There is no guarantee to get deterministic results on different hardware architectures, since e.g. the pseudorandom number generator implementation could be different.

I don’t quite understand this claim. Since you are not using deterministic algorithms, you shouldn’t expect to get deterministic results.

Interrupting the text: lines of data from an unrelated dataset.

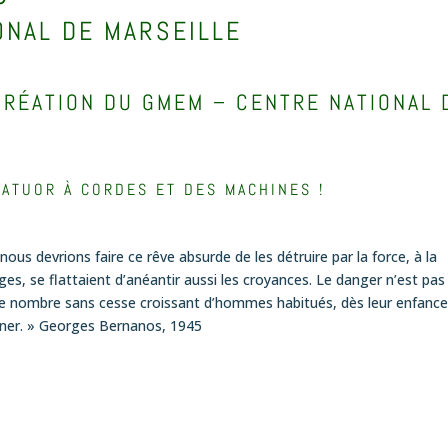
IONAL DE MARSEILLE
CRÉATION DU GMEM – CENTRE NATIONAL 
ATUOR À CORDES ET DES MACHINES !
s devrions faire ce rêve absurde de les détruire par la force, à la
ges, se flattaient d’anéantir aussi les croyances. Le danger n’est pas
le nombre sans cesse croissant d’hommes habitués, dès leur enfance,
nner. » Georges Bernanos, 1945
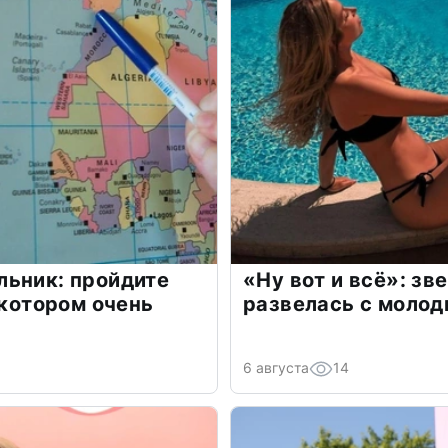
льник: пройдите
«Ну вот и всё»: з
 котором очень
развелась с моло
6 августа
14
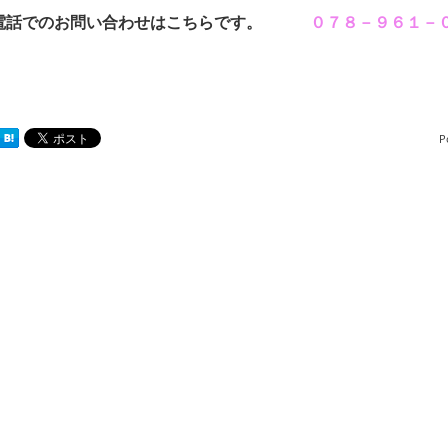
電話でのお問い合わせはこちらです。
０７８－９６１－
P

Oh, right, I didn’t read the reproducibility docs right:

Completely reproducible results are not guaranteed across PyTorch releases, individual commits, or different platforms

About use_deterministic_algorithms, here is my traceback. Looks like linear is non deterministic on some cuda versions:

/usr/local/lib/python3.7/dist-packages/torch/nn/modules/linear.py in forward(self, input)
     94 
     95     def forward(self, input: Tensor) -> Tensor:
---> 96         return F.linear(input, self.weight, self.bias)
     97 
     98     def extra_repr(self) -> str:

/usr/local/lib/python3.7/dist-packages/torch/nn/functional.py in linear(input, weight, bias)
   1845     if has_torch_function_variadic(input, weight):
   1846         return handle_torch_function(linear, (input, weight), input, weight, bias=bias)
-> 1847     return torch._C._nn.linear(input, weight, bias)
   1848 
   1849 

RuntimeError: Deterministic behavior was enabled with either `torch.use_deterministic_algorithms(True)` or `at::Context::setDeterministicAlgorithms(true)`, but this operation is not deterministic because it uses CuBLAS and you have CUDA >= 10.2. To enable deterministic behavior in this case, you must set an environment variable before running your PyTorch application: CUBLAS_WORKSPACE_CONFIG=:4096:8 or CUBLAS_WORKSPACE_CONFIG=:16:8. For more information, go to https://docs.nvidia.com/cuda/cublas/index.html#cublasApi_reproducibility

Anyway, you already answered my main question, thanks!

Yes, as the error message explains you would need to set the cublas workspace sizes to these fixed values to get deterministic results in newer cublas releases.